[Data extracted from a collection]
------------------------------

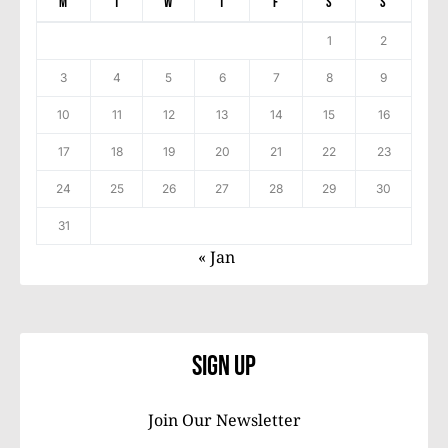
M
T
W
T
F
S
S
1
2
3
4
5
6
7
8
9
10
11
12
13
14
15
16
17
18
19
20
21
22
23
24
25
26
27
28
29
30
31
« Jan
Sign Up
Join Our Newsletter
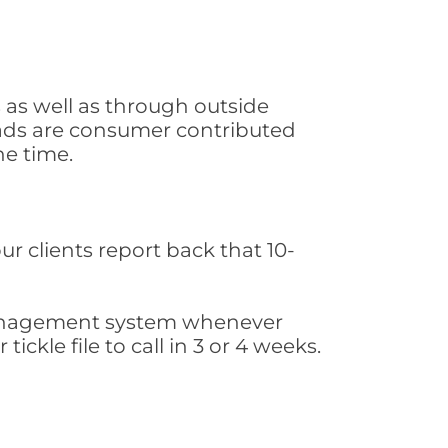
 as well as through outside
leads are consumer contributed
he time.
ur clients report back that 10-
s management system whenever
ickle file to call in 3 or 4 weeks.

------------------------------

[EXERCISE DETAILS]
Transcribe all of the data above verbatim but omit every picture.

[RESULT FOR THIS TASK]
M
T
W
T
F
S
S
1
2
3
4
5
6
7
8
9
10
11
12
13
14
15
16
17
18
19
20
21
22
23
24
25
26
27
28
29
30
31
« Jan
Sign Up
Join Our Newsletter
 as well as through outside
leads are consumer contributed
he time.
ur clients report back that 10-
s management system whenever
ickle file to call in 3 or 4 weeks.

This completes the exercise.